Richtig Notizen machen im Unterricht

Unterricht

Vieles von dem, was der Lehrer unterrichtet, wird in Form einer Vorlesung gegeben. Bei Vorlesungen ist es grundsätzlich wichtig, sich Notizen zu machen, um den Lernstoff später selbständig wiederholen und vertiefen zu können. Richtig Notizen machen muss man allerdings auch lernen, denn es geht darum, wie wesentlichen Punkte zu notieren und dabei nicht zu verpassen, was der Lehrer während des Notierens sagt.

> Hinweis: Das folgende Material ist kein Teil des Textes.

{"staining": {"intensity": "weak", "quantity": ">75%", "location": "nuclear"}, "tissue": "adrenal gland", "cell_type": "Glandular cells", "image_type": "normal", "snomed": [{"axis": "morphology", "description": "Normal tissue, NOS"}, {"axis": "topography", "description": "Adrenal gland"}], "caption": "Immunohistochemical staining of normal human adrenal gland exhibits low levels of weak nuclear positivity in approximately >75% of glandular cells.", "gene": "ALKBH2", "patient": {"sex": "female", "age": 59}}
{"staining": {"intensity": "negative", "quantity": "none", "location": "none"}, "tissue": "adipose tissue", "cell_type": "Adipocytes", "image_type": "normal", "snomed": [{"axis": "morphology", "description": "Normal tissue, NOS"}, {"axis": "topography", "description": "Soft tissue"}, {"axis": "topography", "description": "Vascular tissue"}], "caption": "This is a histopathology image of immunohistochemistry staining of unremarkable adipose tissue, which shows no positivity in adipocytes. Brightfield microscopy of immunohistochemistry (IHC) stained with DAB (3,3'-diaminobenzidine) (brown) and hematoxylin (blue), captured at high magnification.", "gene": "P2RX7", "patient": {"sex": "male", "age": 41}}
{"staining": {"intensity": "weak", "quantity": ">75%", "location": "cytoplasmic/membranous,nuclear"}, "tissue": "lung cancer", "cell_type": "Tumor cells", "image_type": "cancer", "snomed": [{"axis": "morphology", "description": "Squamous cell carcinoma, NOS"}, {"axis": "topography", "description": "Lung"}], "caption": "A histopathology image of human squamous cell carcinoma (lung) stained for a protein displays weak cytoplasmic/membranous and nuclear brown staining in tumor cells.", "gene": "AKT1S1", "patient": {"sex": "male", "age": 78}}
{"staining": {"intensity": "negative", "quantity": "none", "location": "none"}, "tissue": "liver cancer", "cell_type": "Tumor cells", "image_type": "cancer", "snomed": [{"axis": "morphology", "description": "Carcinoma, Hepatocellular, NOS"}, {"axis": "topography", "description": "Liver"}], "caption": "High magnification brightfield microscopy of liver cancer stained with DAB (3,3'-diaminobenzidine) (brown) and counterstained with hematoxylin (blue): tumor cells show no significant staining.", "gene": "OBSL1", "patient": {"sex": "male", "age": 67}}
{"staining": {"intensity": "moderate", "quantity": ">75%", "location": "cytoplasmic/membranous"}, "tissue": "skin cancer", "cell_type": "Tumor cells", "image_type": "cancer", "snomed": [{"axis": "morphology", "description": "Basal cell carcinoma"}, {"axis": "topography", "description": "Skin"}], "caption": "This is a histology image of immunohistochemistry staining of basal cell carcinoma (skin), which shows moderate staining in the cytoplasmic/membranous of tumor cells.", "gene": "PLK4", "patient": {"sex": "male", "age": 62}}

Jeder Lehrer hat einen bestimmten Rhythmus, ein Muster, in dem er spricht und unterrichtet. Dieser Rhythmus gibt, wenn man ihn kennengelernt hat, Aufschluss darüber, wann der Lehrer ein Thema wechseln wird und in welche Richtung sein Vortrag führt. Dieser Rhythmus sollte die Struktur der Notizen bestimmen, damit man sie später nachvollziehen kann. Ein Themenwechsel sollte in den Notizen mit einer Linie oder einer neuen Überschrift deutlich gemacht werden.
Oft folgt der Lehrer dem Aufbau des Textbuchs, das macht es später leichter, das Gelehrte wieder in Erinnerung zu rufen. Wenn der Lehrer Buchreferenzen erwähnt, sollte man sich Seitenzahlen aufschreiben.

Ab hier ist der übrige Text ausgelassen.